Work instructions: Give the lines from the one containing "family: Crambidae" through the one containing "scientific name: Leptecophylla parvifolia", both included, as a JSON list of strings with one string per line. Leave out blank lines.

Data to use:
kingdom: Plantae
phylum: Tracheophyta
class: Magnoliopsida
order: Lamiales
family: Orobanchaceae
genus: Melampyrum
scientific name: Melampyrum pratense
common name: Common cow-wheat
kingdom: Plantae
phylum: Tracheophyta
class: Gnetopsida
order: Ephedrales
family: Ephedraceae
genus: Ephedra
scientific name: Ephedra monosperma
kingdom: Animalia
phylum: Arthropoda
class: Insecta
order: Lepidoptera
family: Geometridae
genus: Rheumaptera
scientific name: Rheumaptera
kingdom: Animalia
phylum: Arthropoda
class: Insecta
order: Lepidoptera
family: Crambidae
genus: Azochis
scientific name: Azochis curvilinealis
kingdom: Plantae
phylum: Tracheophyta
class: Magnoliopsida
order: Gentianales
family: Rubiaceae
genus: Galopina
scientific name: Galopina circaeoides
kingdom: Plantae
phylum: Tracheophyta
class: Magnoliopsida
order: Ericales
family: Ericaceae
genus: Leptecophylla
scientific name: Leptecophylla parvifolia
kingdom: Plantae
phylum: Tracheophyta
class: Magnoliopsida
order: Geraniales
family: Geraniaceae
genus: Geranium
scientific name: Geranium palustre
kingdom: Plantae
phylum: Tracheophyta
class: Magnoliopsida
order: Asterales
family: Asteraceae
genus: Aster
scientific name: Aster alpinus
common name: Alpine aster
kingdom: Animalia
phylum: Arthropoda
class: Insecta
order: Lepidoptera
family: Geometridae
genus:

Reply:
[
  "family: Crambidae",
  "genus: Azochis",
  "scientific name: Azochis curvilinealis",
  "kingdom: Plantae",
  "phylum: Tracheophyta",
  "class: Magnoliopsida",
  "order: Gentianales",
  "family: Rubiaceae",
  "genus: Galopina",
  "scientific name: Galopina circaeoides",
  "kingdom: Plantae",
  "phylum: Tracheophyta",
  "class: Magnoliopsida",
  "order: Ericales",
  "family: Ericaceae",
  "genus: Leptecophylla",
  "scientific name: Leptecophylla parvifolia"
]